Jean-Philippe Thiellay souligne la difficulté à faire entrer de la rationalité économique dans les réflexes souvent très conservateurs des personnels et les exigences tout aussi conservatrices d’une partie du public dont l’attitude, empreinte de codes et de certitudes « savantes », freine l’ouverture à de nouveaux publics. Les opéras ne se remettent guère en cause ; concentration des spectacles sur un petit nombre de titres, repli sur un répertoire figé, développement de productions visant les touristes, ou organisées en tournées mondiales, superproductions sonorisées, excès d’intellectualisme des mises en scène ou à l’inverse absence totale de modernité concourent à faire de l’opéra un art en perte de prestige.

Pour Jean-Philippe Thiellay, une condition importante de la survie de l’opéra et des opéras tient au soutien financier que la puissance publique leur apportera. Mais cette condition n’est pas une condition suffisante. Il faut aussi que le monde de l’opéra prenne en main sa destinée et procède aux changements indispensables. A commencer par la gestion des ressources humaines qui doit entrer dans le monde contemporain en adoptant des modes de gestion adaptés, avec leurs exigences de productivité, leurs innovations en matière d’organisation du travail, de dialogue social constructif et de qualité et leur réalisme économique en termes d’évolutions salariales.
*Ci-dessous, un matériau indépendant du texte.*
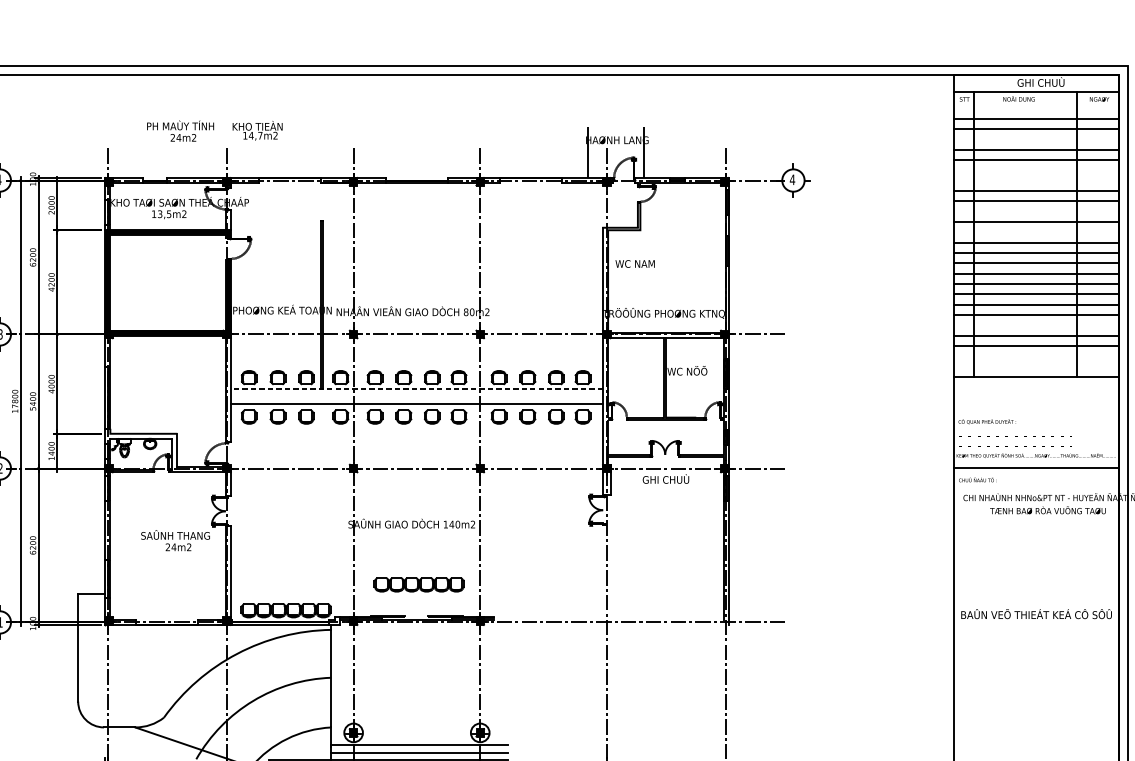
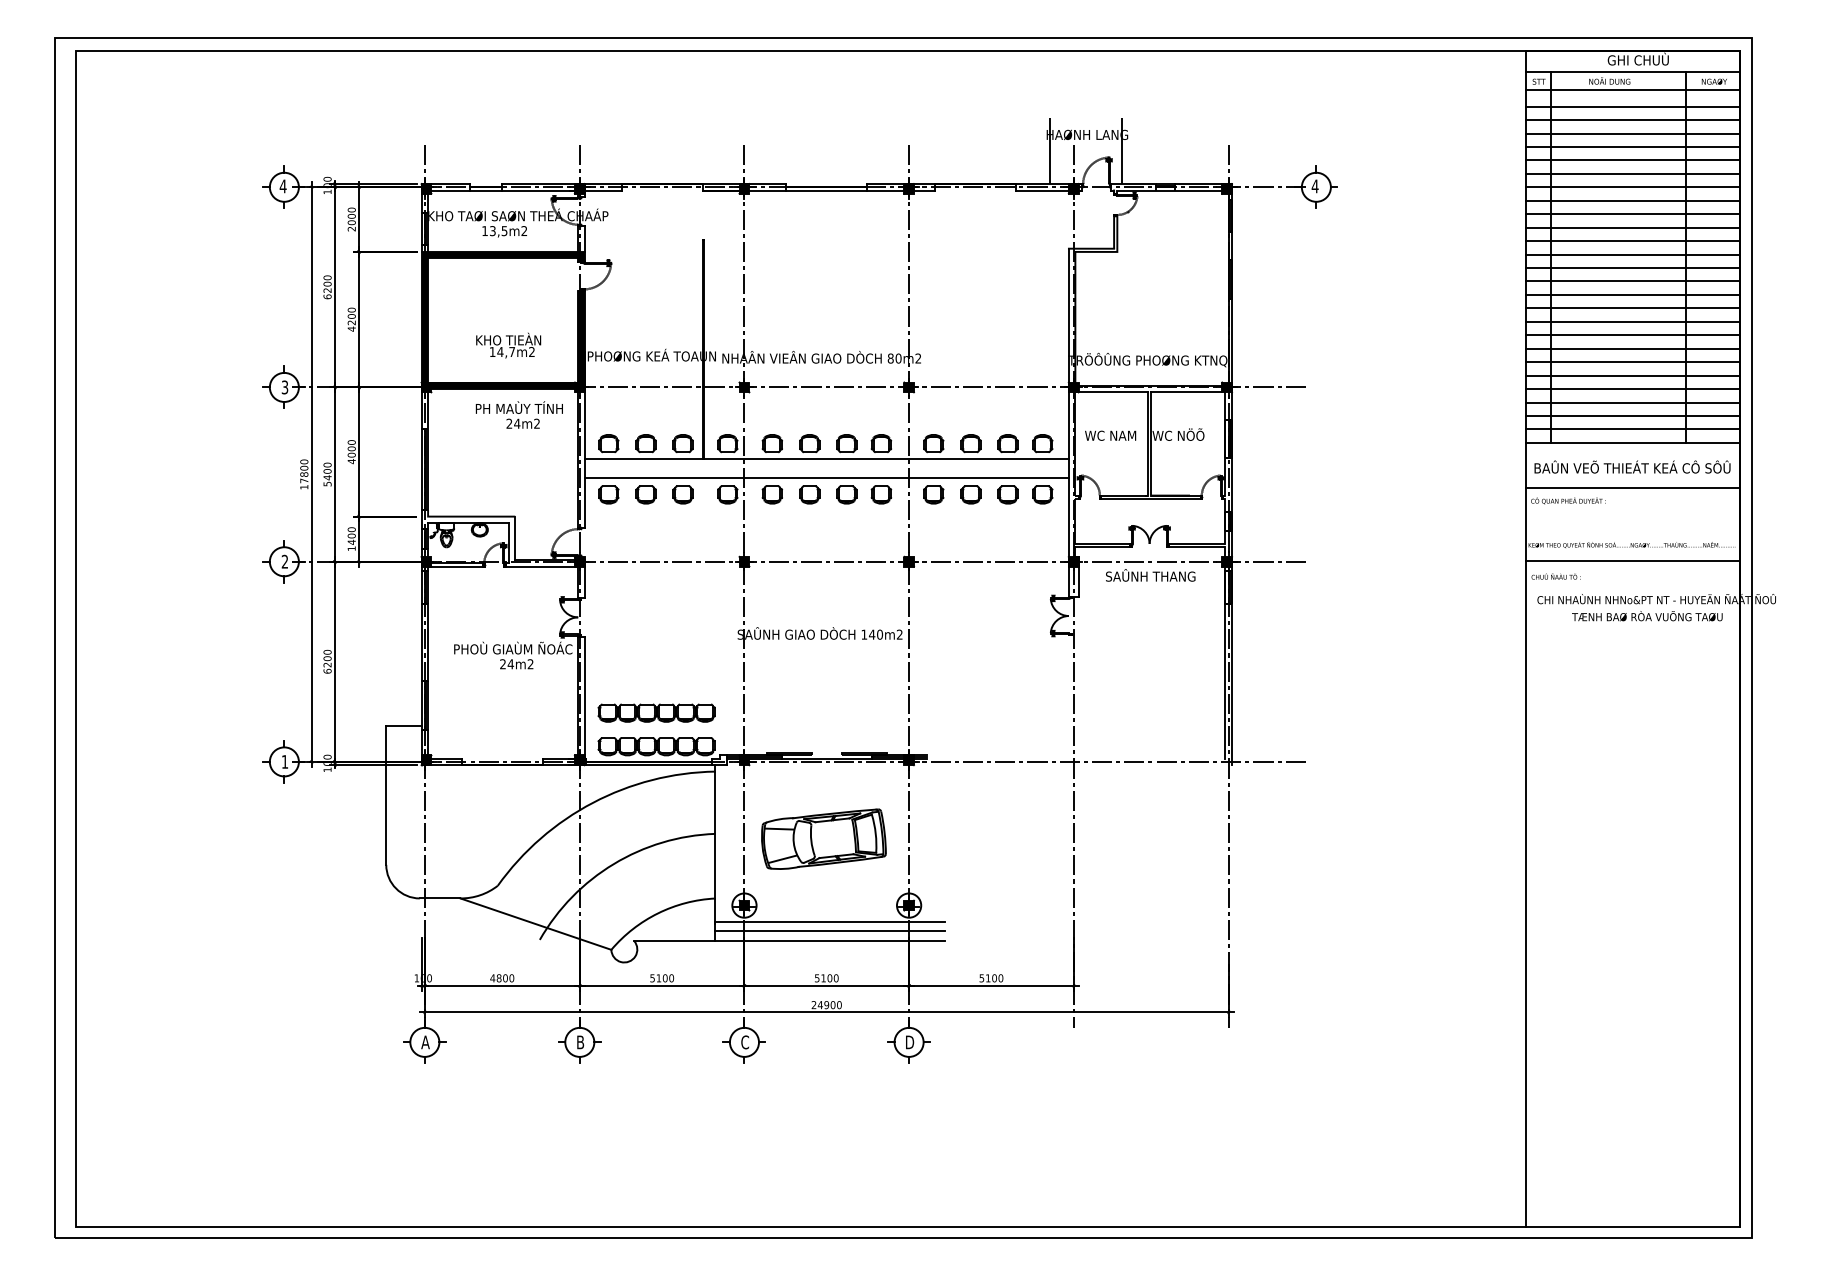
line: (1036, 106) -> (1632, 90), added
text: (179, 130) -> (518, 414), moved
text: (257, 130) -> (508, 345), moved
line: (1036, 139) -> (1632, 133), added
line: (1036, 169) -> (1632, 173), added
line: (1036, 180) -> (1632, 187), added
line: (1036, 211) -> (1632, 227), added
line: (1036, 232) -> (1632, 254), added
text: (635, 263) -> (1110, 435), moved
line: (1036, 325) -> (1632, 375), added
line: (1036, 356) -> (1632, 415), added
line: (1036, 366) -> (1632, 429), added
line: (416, 389) -> (826, 458), dashed -> solid
line: (1036, 412) -> (1632, 488), added
text: (665, 479) -> (1150, 575), GHI CHUÙ -> SAÛNH THANG
text: (176, 534) -> (513, 647), SAÛNH THANG -> PHOÙ GIAÙM ÑOÁC
part: (419, 584) -> (656, 712), moved
text: (1036, 613) -> (1632, 466), moved
part: (414, 681) -> (823, 838), added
La réduction des coûts passe par des choix artistiques permettant de reprendre des productions pour les amortir sur plusieurs années ; elle passe aussi par de la coproduction ou du moins des coopérations avec d’autres scènes.

Elever l’expérience client au standard contemporain est également indispensable : des innovations pour enrichir l’expérience du spectateur dans une logique de satisfaction client sont possibles (restaurants, bars, réservations de taxis, rencontres avec les artistes, lieux d’échanges avant et après le spectacle …).
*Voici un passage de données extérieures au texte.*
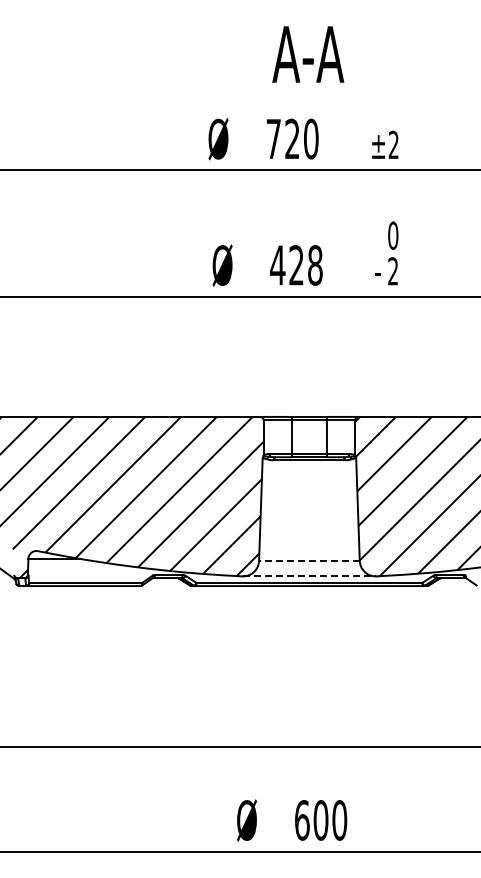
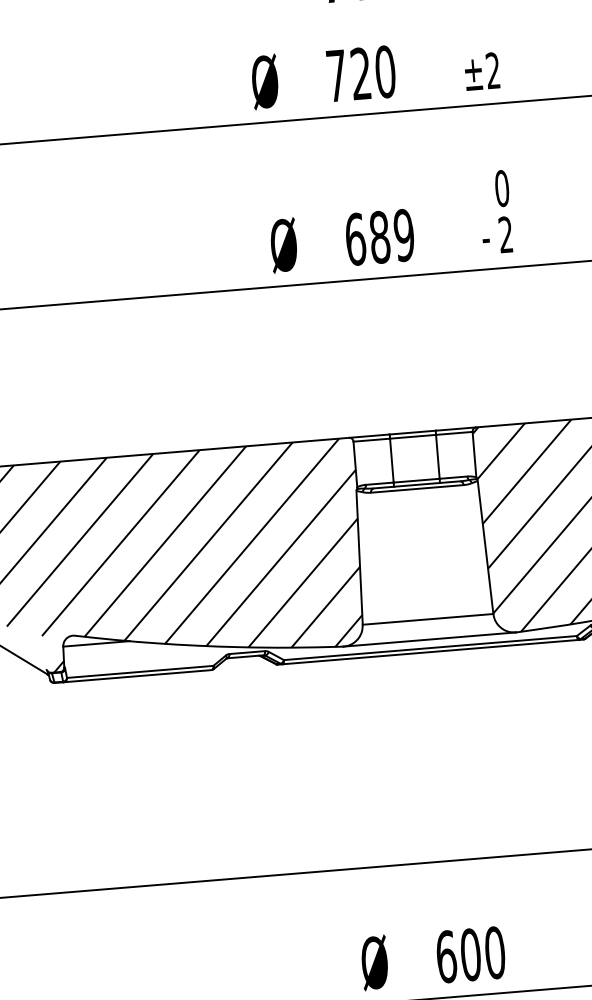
text: (296, 265) -> (379, 237), 428 -> 689
line: (308, 560) -> (426, 618), dashed -> solid
line: (309, 576) -> (429, 639), dashed -> solid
Le défi de la durabilité, celui de la parité, celui de la diversité, méritent d’être pris à bras le corps par les directions des opéras. Les politiques « d’aller vers » doivent être encore plus déployées pour assurer le renouvellement du public, en assumant d’utiliser les codes de l’époque et non des codes révolus réservés à quelques initiés. L’opéra doit sortir de sa tour d’ivoire pour entrer dans le monde contemporain, ses valeurs, ses codes, ses références. En remettant le chanteur au cœur de la politique artistique, en assurant une parfaite fluidité des conceptions du metteur en scène et du chef d’orchestre, en renonçant à ce que la tradition peut avoir de rigide ou de poussiéreux, on redonnera à l’opéra la possibilité de susciter des émotions musicales, théâtrales, vocales et visuelles qui sont essentielles à sa survie. C’est cette magie qui constitue le principal atout de l’opéra.

La plume de Jean-Philippe Thiellay est alerte, le style est vif et agréable et le propos est documenté et argumenté. On peut bien sûr ne pas partager certaines de ses propositions mais on sera gagné par son enthousiasme et sa volonté de faire renaître un Opéra politique et populaire.